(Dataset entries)
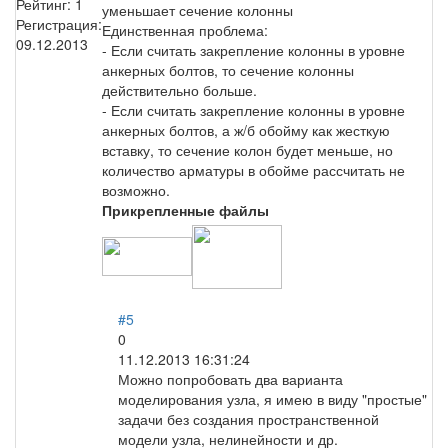
Рейтинг:
1
уменьшает сечение колонны
Регистрация:
Единственная проблема:
09.12.2013
- Если считать закрепление колонны в уровне
анкерных болтов, то сечение колонны
действительно больше.
- Если считать закрепление колонны в уровне
анкерных болтов, а ж/б обойму как жесткую
вставку, то сечение колон будет меньше, но
количество арматуры в обойме рассчитать не
возможно.
Прикрепленные файлы
#5
0
11.12.2013 16:31:24
Можно попробовать два варианта
моделирования узла, я имею в виду "простые"
задачи без создания пространственной
модели узла, нелинейности и др.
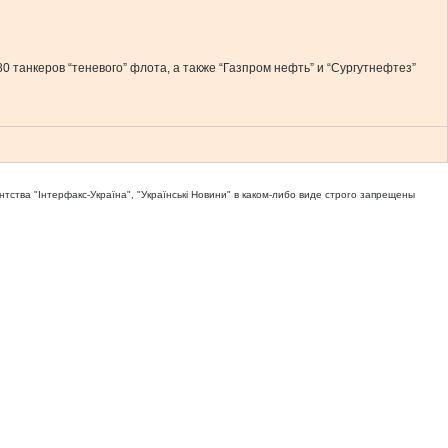
танкеров “теневого” флота, а также “Газпром нефть” и “Сургутнефтез”
тва "Iнтерфакс-Україна", "Українськi Новини" в каком-либо виде строго запрещены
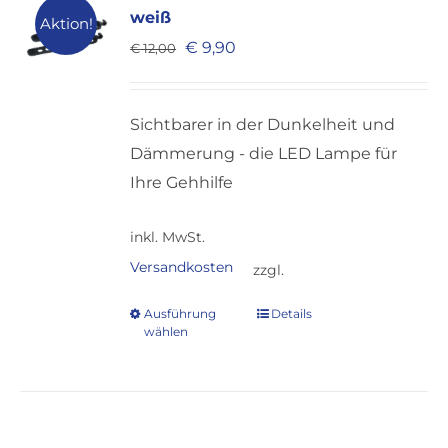
weiß
Aktion!
Ursprünglicher
Aktueller
€
9,90
€
12,00
Preis
Preis
war:
ist:
Sichtbarer in der Dunkelheit und
€ 12,00
€ 9,90.
Dämmerung - die LED Lampe für
Ihre Gehhilfe
inkl. MwSt.
Versandkosten
zzgl.
Ausführung
Details
Dieses
wählen
Produkt
weist
mehrere
Varianten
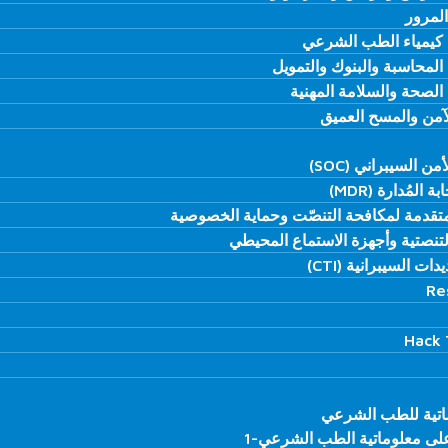
لمرور
لمرور
يمياء الطب الشرعي
يمياء الطب الشرعي
محاسبة والبنوك والتمويل
محاسبة والبنوك والتمويل
لصحة والسلامة المهنية
لصحة والسلامة المهنية
الآمن والمسح العميق
الآمن والمسح العميق
 السيبراني (SOC)
 السيبراني (SOC)
لمُدارة (MDR)
لمُدارة (MDR)
تنصتية وأجهزة الاستماع المحيطي
تنصتية وأجهزة الاستماع المحيطي
ت السيبرانية (CTI)
ت السيبرانية (CTI)
ماتية للطب الشرعي
ماتية للطب الشرعي
لى معلوماتية الطب الشرعي-1
لى معلوماتية الطب الشرعي-1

BRIEF: Extract each line holding the word "колонны" from the records.

ANSWER FOR THIS EXERCISE:
уменьшает сечение колонны
- Если считать закрепление колонны в уровне
анкерных болтов, то сечение колонны
- Если считать закрепление колонны в уровне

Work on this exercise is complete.